Rileggendo al focolare Rocco Scotellaro – IL MORTO
A ME E A MARIO TRUFELLI, CHE CAMPEREMO ALTRI 100 ANNI
E’ fatto giorno: Giugno 1954
La Casa
IL MORTO
Non voglia mai far notte, mai far giorno,
è venuto di piombo il pane al forno
Cicala canta la canzone spasa,
il tizzone si è spento nella casa.
S’alzano i gridi ringhiera ringhiera:
Giustizia nera, Giustizia nera.
(1951)
La poesia è il racconto del rito del pianto del morto, che comportava saper piangere il morto, recita, sull’eco dell’antica usanza delle prefiche, di cantilene con cui si decantavano le virtù del morto e si imprecava alla morte col grido “giustizia nera, giustizia nera”.
Il poeta dice che la cantilena mortuaria è come un canto di cicala che si spande nell’aria. Immagine che pare imposta da esigenze di rima, volta a introdurre l’immagine reale del fuoco spento nel focolare, che toglie calore alla casa e fuoco al ‘caldarulo’ vuoto.

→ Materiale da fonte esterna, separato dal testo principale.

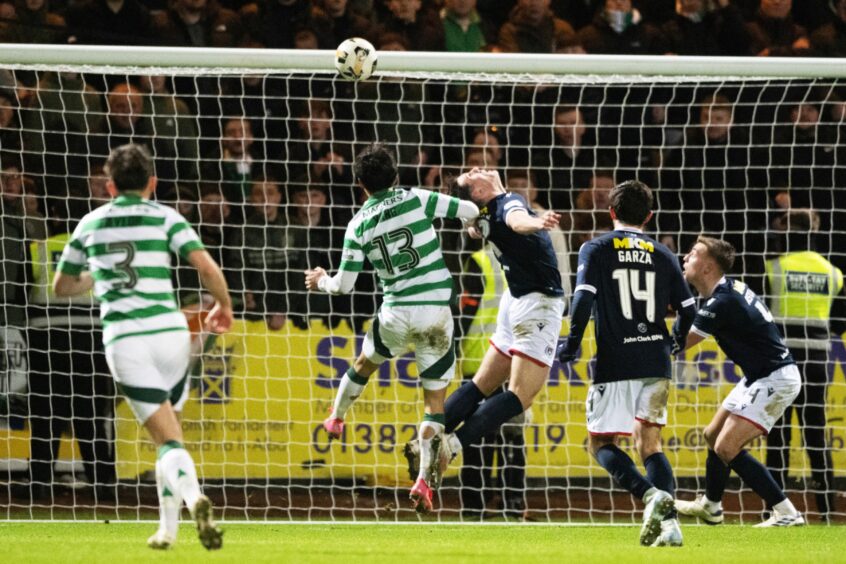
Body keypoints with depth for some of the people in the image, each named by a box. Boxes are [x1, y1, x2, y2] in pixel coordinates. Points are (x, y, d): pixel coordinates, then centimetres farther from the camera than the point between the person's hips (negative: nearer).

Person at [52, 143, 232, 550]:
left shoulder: (90, 224, 14)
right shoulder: (164, 217, 6)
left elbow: (62, 287, 25)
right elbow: (206, 266, -7)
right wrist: (224, 307, 11)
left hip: (122, 338, 0)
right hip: (168, 330, 0)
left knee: (168, 440, -7)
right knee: (169, 432, 20)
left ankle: (193, 497, -36)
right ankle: (167, 527, 18)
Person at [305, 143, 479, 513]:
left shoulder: (359, 225, 0)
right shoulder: (416, 200, -4)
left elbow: (344, 285, 2)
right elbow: (470, 211, -3)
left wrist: (321, 281, 24)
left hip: (395, 315, 1)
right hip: (436, 312, -1)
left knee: (364, 364, 33)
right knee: (435, 401, 3)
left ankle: (336, 420, 53)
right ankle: (425, 480, -6)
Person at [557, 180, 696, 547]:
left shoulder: (596, 250, 1)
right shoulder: (662, 255, 10)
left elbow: (584, 297, -13)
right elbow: (687, 309, 10)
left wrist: (572, 343, -1)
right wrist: (675, 341, 30)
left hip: (614, 364, -4)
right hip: (655, 363, 4)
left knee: (601, 442, 6)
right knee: (649, 443, 12)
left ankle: (650, 494, -19)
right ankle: (668, 521, -6)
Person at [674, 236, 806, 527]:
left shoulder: (720, 303, -23)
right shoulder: (731, 288, 6)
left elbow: (679, 343, -16)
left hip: (774, 380, -10)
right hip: (759, 377, 10)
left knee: (726, 448, -15)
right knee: (713, 436, 18)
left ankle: (786, 514, -14)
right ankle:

Tra le carte di Scotellaro è stata trovata una nenia popolare, Na cantata ri mammaranna, con la traduzione in italiano dello stesso Scotellaro, pubblicata, poi, in «Lucania», I, 2, novembre – dicembre 1954, pp. 79-80 con il titolo « Un canto della nonna » e con il corsivo Traduzione da « Na cantata ri mammaranna », nenia del folklore lucano (G.B. Bronzini, L’universo contadino e l’immaginario poetico di Rocco Scotellaro, Edizioni Dedalo, Bari 1987, pp. 307-309). La nenia ha molti motivi, tra cui quello della morte in guerra. (Bella figliola nun fa tanta figli / ca po vene lu re ca si li pigli. ….Nun vole fa cchiò notte e jurne / s’è ‘nchiummate lu pane ‘nta lu forne! / Figli ri mamma soia allu maciddo / nun tengo cchiò capedde ara strazzarme. / Figli ri mamma, figli. / …).Traduzione (di R.S.): Bella ragazza non fare tanti figli / perché poi viene il Re che se li prende … / Non possa far più notte, né giorno / si è impiombato il pane nel forno. /Figli di mamma sua al macello, / non ho più capelli da strapparmi / Figli di mamma, figli.